__Problem requirements__
The data below is to be transcribed word for word; pictures are to be excluded.

__Given records__
------------------------------
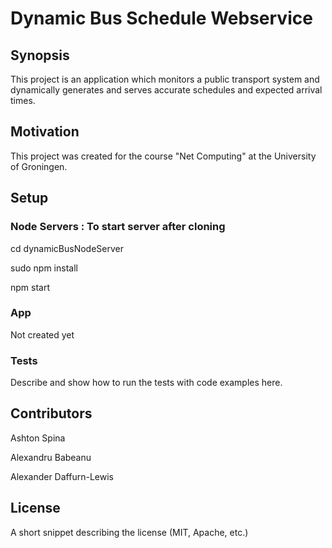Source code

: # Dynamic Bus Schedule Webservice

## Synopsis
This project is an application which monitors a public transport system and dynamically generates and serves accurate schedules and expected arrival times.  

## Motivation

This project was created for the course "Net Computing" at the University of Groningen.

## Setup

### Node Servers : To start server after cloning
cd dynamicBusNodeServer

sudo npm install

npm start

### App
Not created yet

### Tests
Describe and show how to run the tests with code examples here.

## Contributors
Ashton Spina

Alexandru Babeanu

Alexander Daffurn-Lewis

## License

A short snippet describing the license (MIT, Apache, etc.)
------------------------------
__Result for this task__
Source code

: # Dynamic Bus Schedule Webservice

## Synopsis
This project is an application which monitors a public transport system and dynamically generates and serves accurate schedules and expected arrival times.  

## Motivation

This project was created for the course "Net Computing" at the University of Groningen.

## Setup

### Node Servers : To start server after cloning
cd dynamicBusNodeServer

sudo npm install

npm start

### App
Not created yet

### Tests
Describe and show how to run the tests with code examples here.

## Contributors
Ashton Spina

Alexandru Babeanu

Alexander Daffurn-Lewis

## License

A short snippet describing the license (MIT, Apache, etc.)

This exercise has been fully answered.